◆ INFORMATION PROVIDED
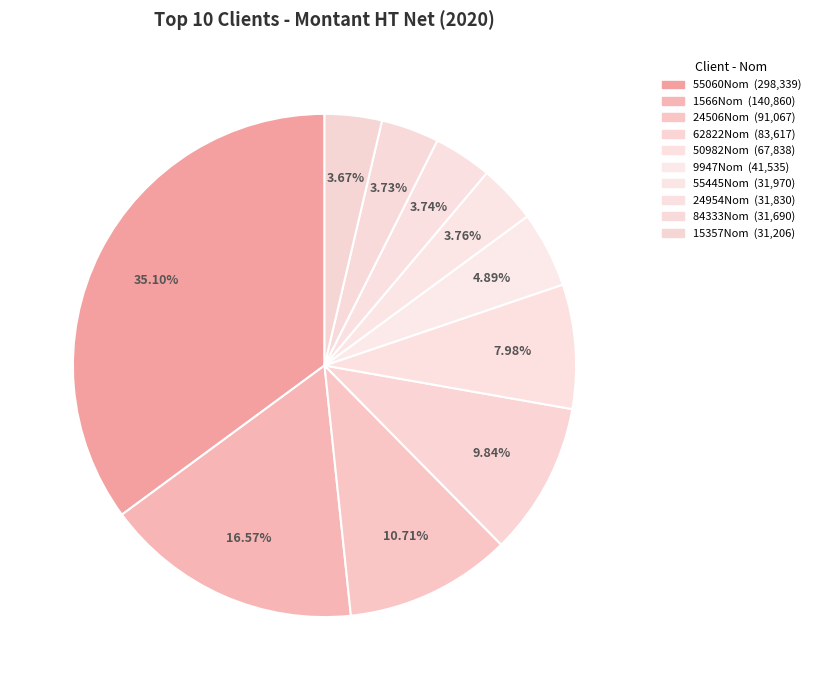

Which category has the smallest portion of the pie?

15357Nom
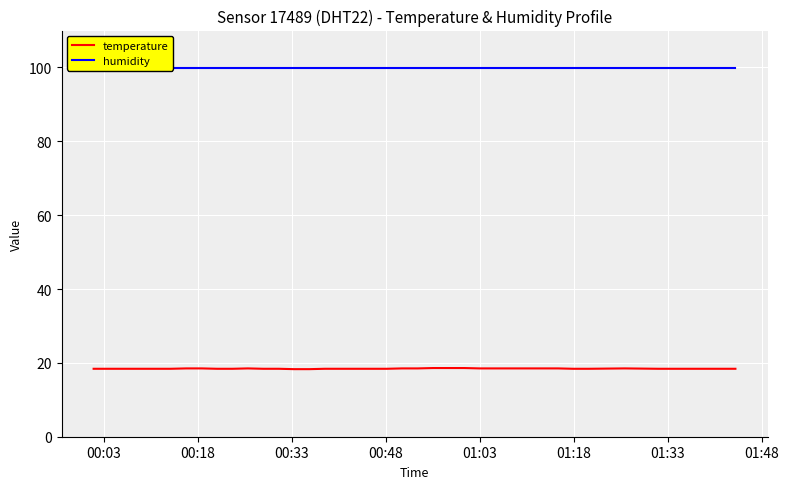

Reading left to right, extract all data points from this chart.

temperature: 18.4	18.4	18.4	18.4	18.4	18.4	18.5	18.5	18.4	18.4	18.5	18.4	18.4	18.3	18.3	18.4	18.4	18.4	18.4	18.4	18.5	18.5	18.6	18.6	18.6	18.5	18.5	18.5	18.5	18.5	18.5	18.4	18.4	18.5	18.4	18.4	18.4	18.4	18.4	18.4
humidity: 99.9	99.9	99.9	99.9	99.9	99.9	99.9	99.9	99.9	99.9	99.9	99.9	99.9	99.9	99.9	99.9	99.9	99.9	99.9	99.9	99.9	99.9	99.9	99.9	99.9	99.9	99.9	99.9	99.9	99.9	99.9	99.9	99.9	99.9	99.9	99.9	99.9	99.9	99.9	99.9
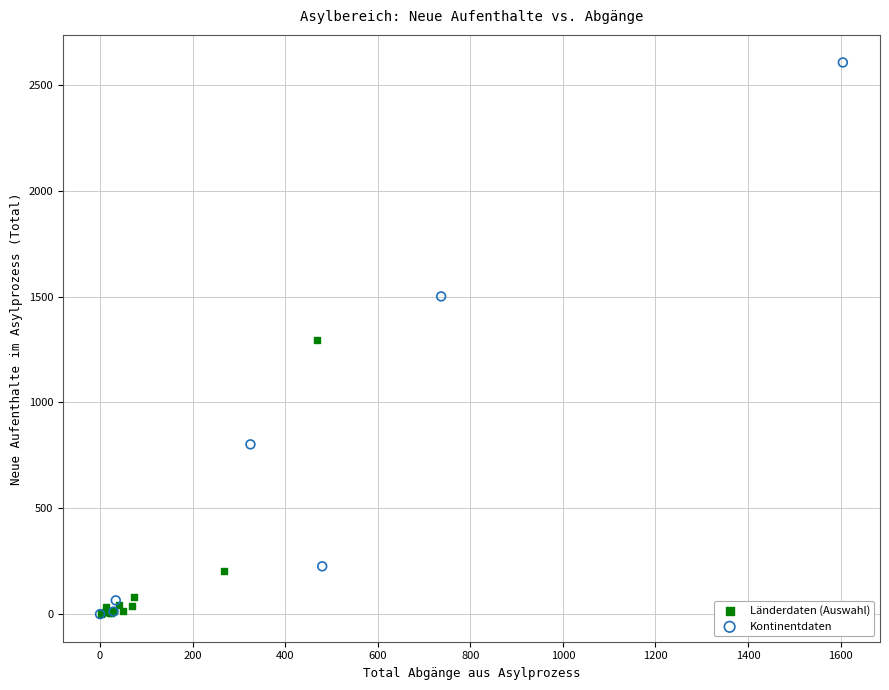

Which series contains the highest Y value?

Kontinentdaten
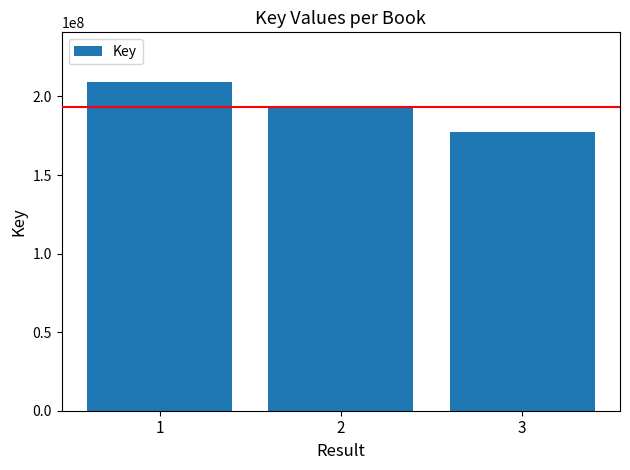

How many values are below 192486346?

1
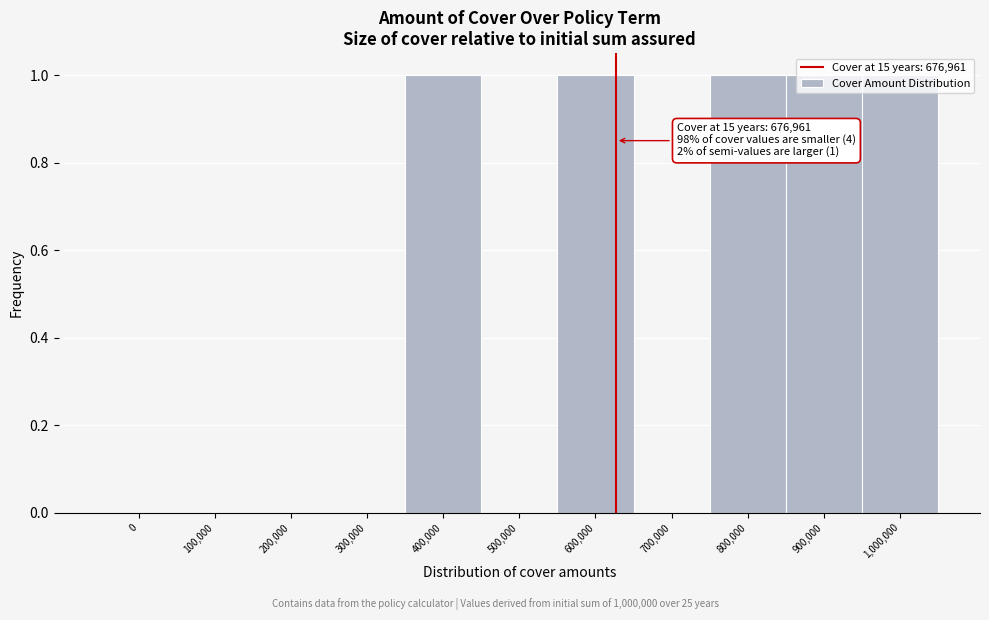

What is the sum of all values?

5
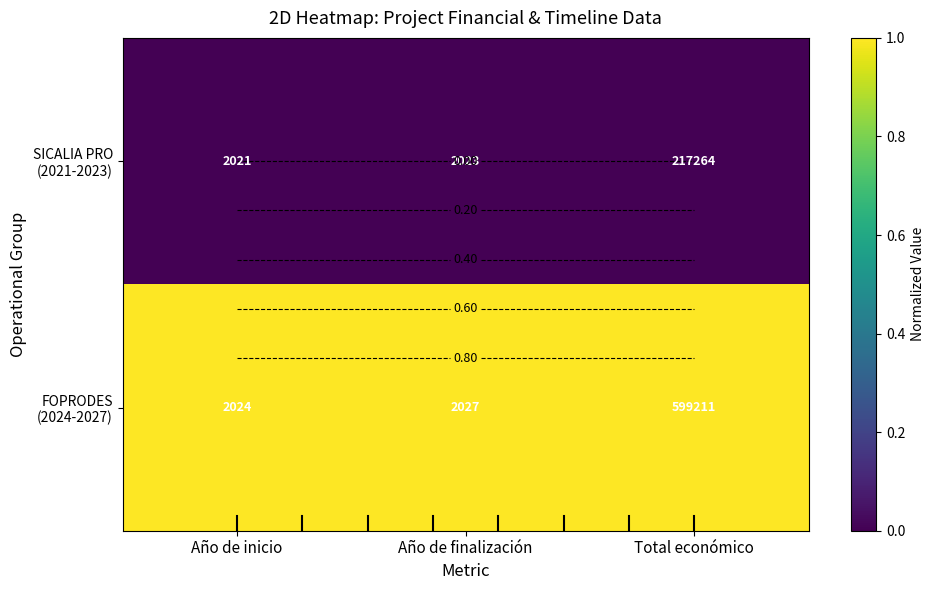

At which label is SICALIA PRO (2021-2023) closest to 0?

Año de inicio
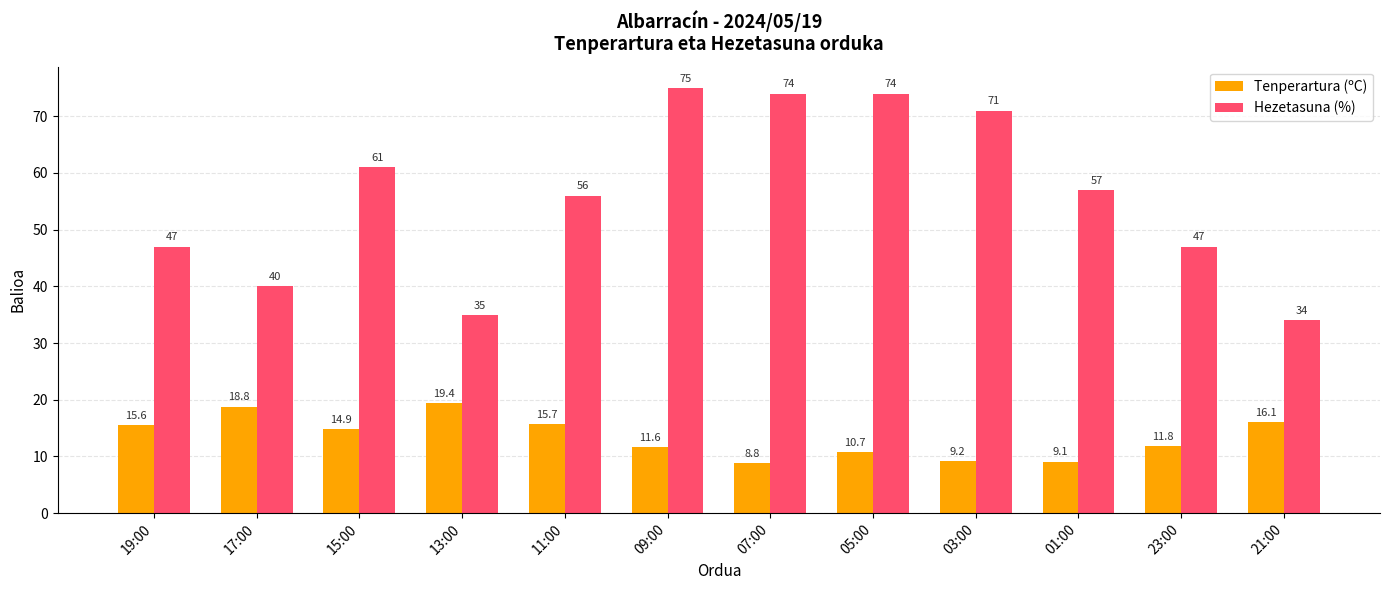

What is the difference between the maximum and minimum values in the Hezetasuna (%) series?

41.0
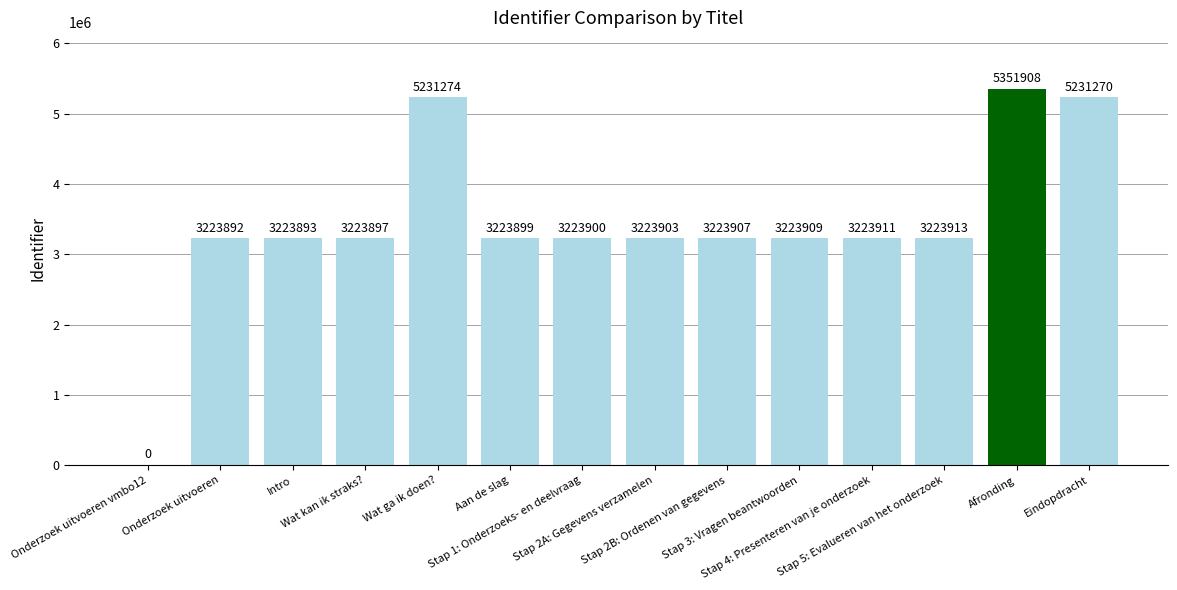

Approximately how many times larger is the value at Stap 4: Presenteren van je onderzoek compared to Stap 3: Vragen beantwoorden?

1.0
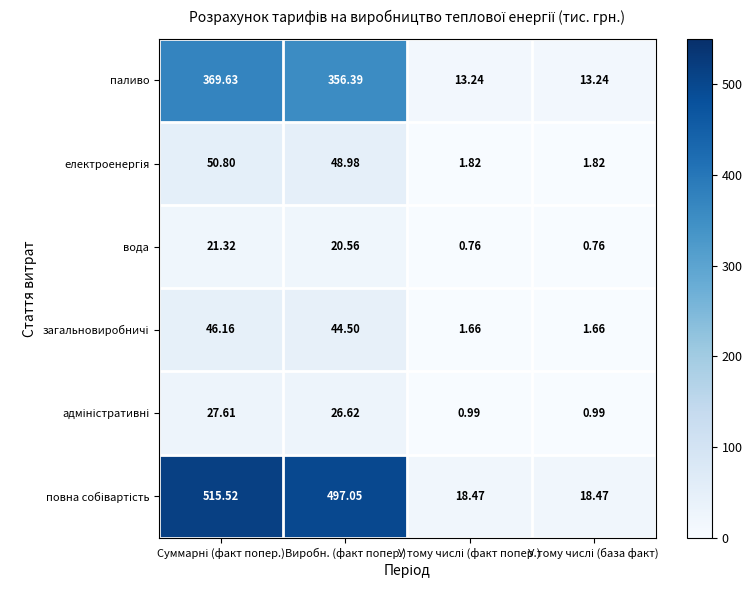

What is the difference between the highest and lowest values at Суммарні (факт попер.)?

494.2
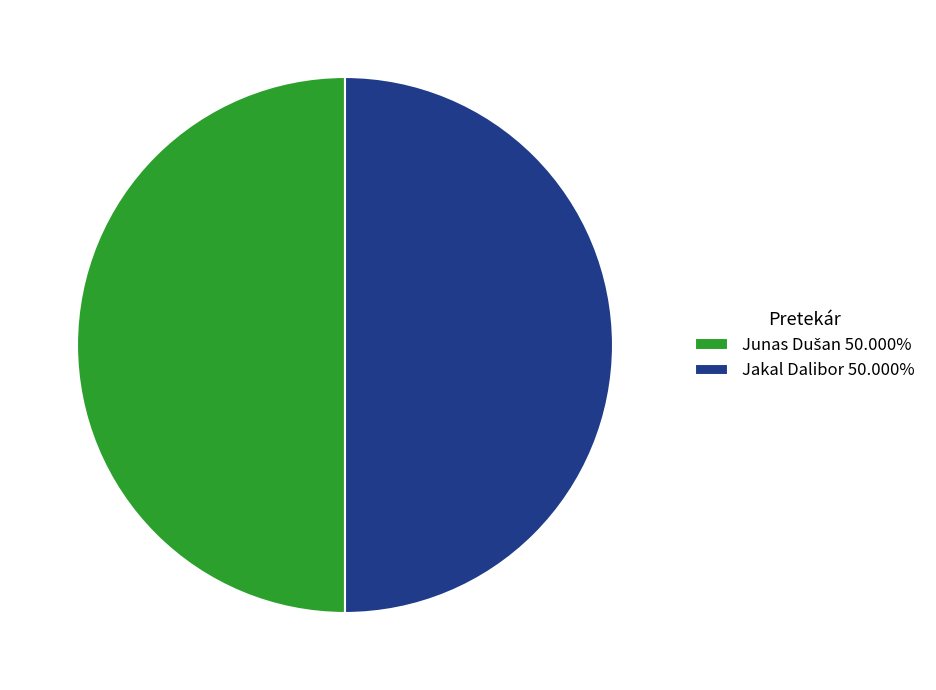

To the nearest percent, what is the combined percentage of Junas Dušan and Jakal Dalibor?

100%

◆ WHAT YOU WILL DO
Switch "difference" to "gap" in the material from the line with "What is the sum of all values?" through the end of the material, leaving everything else unchanged and omitting the pictures.

◆ TASK SOLUTION
What is the sum of all values?

5

At which label is SICALIA PRO (2021-2023) closest to 0?

Año de inicio

What is the gap between the maximum and minimum values in the Hezetasuna (%) series?

41.0

Approximately how many times larger is the value at Stap 4: Presenteren van je onderzoek compared to Stap 3: Vragen beantwoorden?

1.0

What is the gap between the highest and lowest values at Суммарні (факт попер.)?

494.2

To the nearest percent, what is the combined percentage of Junas Dušan and Jakal Dalibor?

100%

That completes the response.